[[ RECORD EXTRACTS open ]]

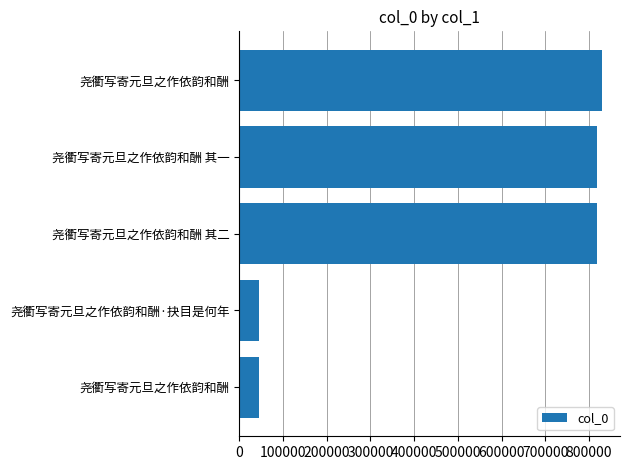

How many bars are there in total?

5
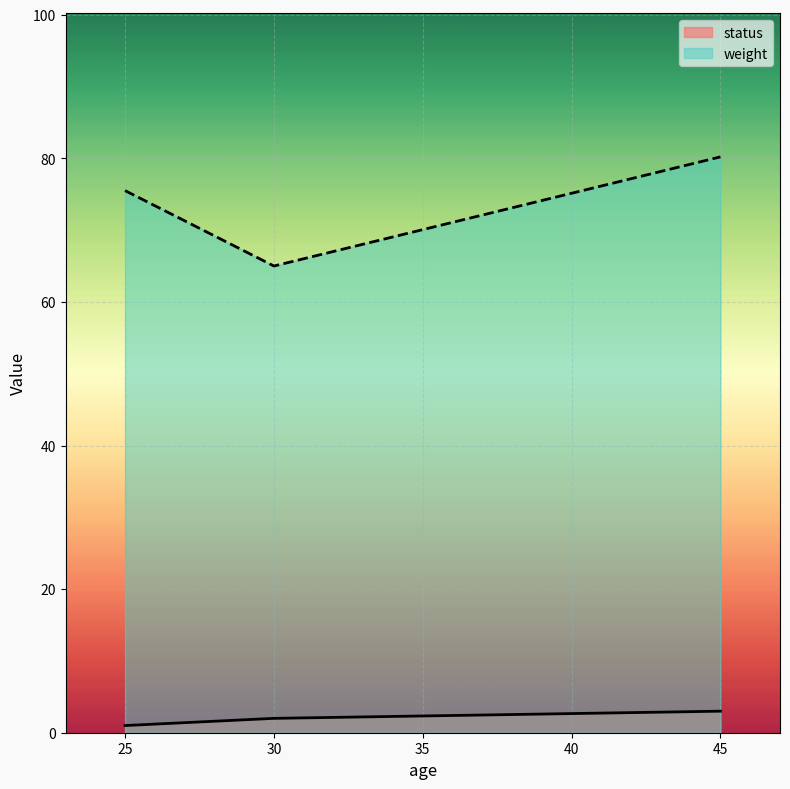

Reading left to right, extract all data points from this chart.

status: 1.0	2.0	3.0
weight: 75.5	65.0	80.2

[[ RECORD EXTRACTS closed ]]

Count how many of the lines above contain the word "points", and reply with that number alone.

1